The Redfern Inquiry: the latest investigation into the removal and retention of human tissue

31 December 2010 by

November saw the publication of the report of the Redfern Inquiry into human tissue analysis in UK nuclear facilities (read the report, here).

The inquiry was the latest in a number of investigations looking at the post mortem removal, retention and disposal of human body parts by medical and other bodies, and the extent to which the families of the deceased knew of and consented to such practices. The Inquiry chairman, Michael Redfern QC, also chaired the Royal Liverpool Children’s Hospital (Alder Hay) Inquiry.

The Redfern Inquiry, which was established in the spring of 2007, examined a number of institutions that were involved in, or had some knowledge of, the analysis of human body parts as part of scientific studies into the health effects of radiation from the 1950s to the early 1990s. Initially, the investigation concerned the activities of the United Kingdom Atomic Energy Authority and its successor body, British Nuclear Fuels Limited (BNFL), in respect of tissue taken from its own employees. However, following the expansion of its terms of reference, the practices of a number of other organisations – including the National Radiological Protection Board, the Atomic Weapons Establishment and the Medical Research Council – were included within the scope of the Inquiry. Also considered were the actions of the individual pathologists and coroners who were involved in authorising and conducting the post-mortem examinations from which the body parts were harvested.

The Inquiry’s findings (available at pp.570-583) deserve to be read as a whole and, given the breadth of time and institutions concerned, they are not easily summarised. The report is critical of the failure by many involved to have proper regard to the ethical and legal issues arising from the removal and retention of organs without the knowledge or consent of the deceased or his or her family.

The range of those criticised for this failing – eminent scientists and pathologists, some of the companies and institutions that employed them, several coroners and (in one instance, to which there were some mitigating circumstances) a solicitor acting for the family of a dead worker – provide evidence of a culture in which the principles of consent and autonomy and the relevant legal framework were insufficiently prominent. This impression is furthered by the Inquiry’s finding that the impugned practices did not arise from covert and concealed actions. The results of the research obtained were published openly, and there is no suggestion that those involved considered their actions to be untoward. The report reveals complacency rather than conspiracy.

It is perhaps slightly surprising that the report did not generate greater publicity and controversy. This seems to be because the events took place decades ago – the last investigated post-mortem was in 1991, and the last analysis in 1993. Since then, legislation, education and publicity have altered the environment in which organ removal takes place. The previous cultural failings have, it seems, largely been rectified.

The Inquiry itself is a product of this change in attitudes; it owed its existence to concerns about past practices raised by BNFL’s Company Chief Medical Officer, Dr David Macgregor (who was praised in the report for acting in accordance with the highest standards of his profession).

Given this cultural shift, some may question the need for the Redfern Inquiry. While it is easy to be critical of expensive, time-consuming public inquiries, in this area they have played a significant role in identifying past failings, improving legislation and regulation, and contributing to the way in which the individuals and bodies involved approach their work.

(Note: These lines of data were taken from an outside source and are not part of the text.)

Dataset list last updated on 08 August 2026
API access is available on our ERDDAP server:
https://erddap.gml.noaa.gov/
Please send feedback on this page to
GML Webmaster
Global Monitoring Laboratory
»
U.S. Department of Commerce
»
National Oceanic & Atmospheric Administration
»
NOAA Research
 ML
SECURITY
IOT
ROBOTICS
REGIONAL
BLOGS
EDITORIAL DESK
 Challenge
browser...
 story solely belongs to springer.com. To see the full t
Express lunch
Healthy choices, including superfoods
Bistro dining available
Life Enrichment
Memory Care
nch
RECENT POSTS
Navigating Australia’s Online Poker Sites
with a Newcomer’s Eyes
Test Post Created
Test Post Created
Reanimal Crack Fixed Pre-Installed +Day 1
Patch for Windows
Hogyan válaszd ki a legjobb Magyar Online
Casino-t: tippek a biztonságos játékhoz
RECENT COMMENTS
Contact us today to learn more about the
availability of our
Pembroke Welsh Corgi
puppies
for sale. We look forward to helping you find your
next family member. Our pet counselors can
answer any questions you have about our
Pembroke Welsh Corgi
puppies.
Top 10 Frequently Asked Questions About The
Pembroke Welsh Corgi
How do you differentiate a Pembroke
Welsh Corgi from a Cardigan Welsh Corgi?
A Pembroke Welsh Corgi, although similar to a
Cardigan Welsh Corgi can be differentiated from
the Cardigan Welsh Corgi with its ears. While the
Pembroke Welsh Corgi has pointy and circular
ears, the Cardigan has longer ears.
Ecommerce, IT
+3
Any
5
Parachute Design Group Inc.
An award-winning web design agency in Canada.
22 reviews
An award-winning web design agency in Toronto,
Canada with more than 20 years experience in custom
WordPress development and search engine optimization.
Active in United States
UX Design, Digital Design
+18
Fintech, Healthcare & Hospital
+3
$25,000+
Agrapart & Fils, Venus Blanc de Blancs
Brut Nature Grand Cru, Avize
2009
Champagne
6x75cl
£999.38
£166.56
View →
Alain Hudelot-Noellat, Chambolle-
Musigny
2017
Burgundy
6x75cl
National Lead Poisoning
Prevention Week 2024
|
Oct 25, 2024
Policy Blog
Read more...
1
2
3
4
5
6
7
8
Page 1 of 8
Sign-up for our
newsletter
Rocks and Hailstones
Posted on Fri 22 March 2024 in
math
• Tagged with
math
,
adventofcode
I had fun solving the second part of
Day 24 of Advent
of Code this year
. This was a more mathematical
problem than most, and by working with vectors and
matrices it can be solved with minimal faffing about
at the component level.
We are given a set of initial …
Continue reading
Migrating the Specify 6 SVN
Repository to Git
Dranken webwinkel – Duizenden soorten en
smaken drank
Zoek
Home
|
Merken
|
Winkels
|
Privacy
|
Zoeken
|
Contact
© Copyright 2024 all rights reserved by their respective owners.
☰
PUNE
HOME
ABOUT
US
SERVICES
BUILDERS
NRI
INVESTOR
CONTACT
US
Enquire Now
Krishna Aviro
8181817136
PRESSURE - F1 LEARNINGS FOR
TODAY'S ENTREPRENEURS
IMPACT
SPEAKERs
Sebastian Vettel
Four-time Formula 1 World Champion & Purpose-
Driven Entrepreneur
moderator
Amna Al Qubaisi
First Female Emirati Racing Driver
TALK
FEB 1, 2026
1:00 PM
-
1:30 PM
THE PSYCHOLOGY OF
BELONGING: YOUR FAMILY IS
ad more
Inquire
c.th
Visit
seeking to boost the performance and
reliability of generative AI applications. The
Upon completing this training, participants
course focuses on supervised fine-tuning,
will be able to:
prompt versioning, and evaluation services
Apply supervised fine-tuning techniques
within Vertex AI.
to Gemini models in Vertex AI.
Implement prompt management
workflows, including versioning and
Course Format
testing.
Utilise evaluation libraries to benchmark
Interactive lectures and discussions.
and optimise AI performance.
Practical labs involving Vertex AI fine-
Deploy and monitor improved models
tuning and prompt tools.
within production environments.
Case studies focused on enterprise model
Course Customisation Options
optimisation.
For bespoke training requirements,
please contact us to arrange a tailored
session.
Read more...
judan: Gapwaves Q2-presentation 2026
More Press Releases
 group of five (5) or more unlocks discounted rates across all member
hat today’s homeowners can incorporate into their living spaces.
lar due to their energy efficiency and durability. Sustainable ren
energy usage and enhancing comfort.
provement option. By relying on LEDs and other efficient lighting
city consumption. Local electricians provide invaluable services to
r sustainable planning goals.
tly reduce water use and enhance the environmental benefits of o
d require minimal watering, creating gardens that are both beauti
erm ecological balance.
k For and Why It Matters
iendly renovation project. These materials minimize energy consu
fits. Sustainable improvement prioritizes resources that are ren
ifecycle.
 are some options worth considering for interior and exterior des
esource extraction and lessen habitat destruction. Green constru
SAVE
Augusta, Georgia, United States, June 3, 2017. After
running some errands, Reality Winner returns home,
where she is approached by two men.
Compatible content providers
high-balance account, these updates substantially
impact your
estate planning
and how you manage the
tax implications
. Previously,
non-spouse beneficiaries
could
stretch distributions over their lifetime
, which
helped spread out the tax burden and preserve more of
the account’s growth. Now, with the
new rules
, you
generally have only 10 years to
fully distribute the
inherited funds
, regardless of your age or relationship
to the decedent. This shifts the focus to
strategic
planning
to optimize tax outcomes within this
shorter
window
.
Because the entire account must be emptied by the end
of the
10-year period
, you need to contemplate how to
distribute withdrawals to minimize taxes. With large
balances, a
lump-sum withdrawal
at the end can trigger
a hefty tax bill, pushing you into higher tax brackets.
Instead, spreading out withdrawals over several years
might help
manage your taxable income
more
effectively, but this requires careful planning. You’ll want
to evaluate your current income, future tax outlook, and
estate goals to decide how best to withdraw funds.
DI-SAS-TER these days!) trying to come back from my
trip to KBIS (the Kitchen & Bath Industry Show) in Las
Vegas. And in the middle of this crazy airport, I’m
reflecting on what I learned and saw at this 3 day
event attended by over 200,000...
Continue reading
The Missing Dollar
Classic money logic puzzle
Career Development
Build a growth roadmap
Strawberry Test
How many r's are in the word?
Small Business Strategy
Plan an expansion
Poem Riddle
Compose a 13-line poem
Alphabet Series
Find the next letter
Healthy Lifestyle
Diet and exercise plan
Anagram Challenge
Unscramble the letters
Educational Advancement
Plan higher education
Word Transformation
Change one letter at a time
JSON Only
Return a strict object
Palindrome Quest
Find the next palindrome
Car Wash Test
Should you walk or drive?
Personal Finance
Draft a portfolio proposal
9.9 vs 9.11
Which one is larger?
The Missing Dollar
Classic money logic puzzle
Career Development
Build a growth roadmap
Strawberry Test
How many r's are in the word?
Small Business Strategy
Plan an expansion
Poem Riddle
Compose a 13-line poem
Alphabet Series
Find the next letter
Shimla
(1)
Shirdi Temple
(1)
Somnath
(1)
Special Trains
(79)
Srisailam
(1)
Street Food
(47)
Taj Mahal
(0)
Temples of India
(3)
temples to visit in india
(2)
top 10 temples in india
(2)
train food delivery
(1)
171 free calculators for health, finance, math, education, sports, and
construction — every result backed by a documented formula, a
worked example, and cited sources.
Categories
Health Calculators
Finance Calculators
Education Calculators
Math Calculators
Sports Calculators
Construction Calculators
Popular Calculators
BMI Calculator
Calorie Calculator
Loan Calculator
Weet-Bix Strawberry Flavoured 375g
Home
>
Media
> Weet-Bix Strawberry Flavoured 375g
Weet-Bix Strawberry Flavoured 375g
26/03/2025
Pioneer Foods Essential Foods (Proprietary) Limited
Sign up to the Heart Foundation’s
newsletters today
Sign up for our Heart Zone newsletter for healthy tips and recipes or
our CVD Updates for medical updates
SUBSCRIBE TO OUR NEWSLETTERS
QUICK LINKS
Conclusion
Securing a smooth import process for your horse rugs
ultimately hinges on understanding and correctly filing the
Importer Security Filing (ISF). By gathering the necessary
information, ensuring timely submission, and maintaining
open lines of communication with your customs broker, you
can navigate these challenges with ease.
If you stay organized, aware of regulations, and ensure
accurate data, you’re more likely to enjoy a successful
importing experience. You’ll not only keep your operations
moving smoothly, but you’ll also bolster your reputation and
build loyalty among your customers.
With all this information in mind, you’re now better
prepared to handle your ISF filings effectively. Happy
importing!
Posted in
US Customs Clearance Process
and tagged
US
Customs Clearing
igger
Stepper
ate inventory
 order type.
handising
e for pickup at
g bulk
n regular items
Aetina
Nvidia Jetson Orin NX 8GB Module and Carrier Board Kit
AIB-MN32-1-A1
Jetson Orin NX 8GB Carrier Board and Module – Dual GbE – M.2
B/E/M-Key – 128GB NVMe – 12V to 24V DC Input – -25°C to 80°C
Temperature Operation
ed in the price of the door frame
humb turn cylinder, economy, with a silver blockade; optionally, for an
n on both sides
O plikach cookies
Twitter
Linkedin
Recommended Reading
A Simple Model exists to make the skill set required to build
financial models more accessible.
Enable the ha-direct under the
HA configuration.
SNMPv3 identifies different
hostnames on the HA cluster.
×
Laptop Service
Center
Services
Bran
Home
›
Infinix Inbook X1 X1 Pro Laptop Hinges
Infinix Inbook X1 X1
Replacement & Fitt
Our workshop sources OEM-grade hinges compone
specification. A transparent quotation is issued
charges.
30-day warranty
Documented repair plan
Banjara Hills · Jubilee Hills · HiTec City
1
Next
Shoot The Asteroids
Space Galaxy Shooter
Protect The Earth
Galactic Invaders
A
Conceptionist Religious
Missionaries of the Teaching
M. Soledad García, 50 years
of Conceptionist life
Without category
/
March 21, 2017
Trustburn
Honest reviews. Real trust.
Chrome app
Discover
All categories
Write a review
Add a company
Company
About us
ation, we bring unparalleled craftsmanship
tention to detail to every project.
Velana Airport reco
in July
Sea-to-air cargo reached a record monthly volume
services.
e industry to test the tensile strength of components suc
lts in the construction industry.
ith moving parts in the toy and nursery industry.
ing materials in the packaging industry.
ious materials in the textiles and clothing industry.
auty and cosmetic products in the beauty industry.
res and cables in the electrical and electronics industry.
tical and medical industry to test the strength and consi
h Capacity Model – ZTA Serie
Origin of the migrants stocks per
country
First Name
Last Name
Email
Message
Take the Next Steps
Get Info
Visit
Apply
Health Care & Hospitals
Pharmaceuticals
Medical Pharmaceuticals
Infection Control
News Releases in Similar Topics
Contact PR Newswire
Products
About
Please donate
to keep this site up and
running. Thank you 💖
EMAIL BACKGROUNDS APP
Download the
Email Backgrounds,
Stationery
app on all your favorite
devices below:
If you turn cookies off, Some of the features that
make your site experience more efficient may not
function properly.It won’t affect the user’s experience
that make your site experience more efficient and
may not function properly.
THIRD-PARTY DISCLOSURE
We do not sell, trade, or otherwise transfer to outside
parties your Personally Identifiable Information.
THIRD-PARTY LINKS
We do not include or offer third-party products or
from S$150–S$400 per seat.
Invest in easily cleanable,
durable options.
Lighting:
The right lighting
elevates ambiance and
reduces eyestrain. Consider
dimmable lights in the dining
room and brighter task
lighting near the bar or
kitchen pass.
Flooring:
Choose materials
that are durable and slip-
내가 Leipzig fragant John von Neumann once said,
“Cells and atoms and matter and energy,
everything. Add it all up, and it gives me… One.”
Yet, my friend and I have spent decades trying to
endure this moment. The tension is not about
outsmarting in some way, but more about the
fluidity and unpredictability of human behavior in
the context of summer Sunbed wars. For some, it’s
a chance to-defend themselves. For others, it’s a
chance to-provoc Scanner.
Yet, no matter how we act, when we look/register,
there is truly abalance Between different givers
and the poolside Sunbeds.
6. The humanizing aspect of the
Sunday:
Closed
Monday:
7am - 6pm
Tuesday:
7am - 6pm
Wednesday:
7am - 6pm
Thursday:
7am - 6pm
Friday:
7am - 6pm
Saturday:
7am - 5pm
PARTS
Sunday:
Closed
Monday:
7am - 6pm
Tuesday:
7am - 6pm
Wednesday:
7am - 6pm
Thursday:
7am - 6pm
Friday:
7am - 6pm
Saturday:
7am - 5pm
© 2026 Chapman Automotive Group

Although many of the relevant changes took place before the Redfern Inquiry began, its findings and recommendations provide a reminder of the importance of regularly monitoring and appraising existing practices as a way of preventing abuses from occurring or continuing.

This message is particularly timely in respect of coronial standards. The report criticises several coroners for failing properly to oversee the post mortems that they authorised, and for becoming too close to BNFL’s medical officers. One striking example is that BNFL was asked to prepare expert reports that were used at inquests to determine whether or not it had caused its own employees’ deaths, despite the obvious conflict of interest involved.

Some of the Inquiry’s main recommendations concerned the appointment, training and monitoring of coroners. As is recorded in a footnote, it was envisaged when these recommendations were made that these issues should fall within the remit of the Chief Coroner, a post that has subsequently been burnt on the bonfire of quangos. It is not yet clear what, if anything will emerge to take its place.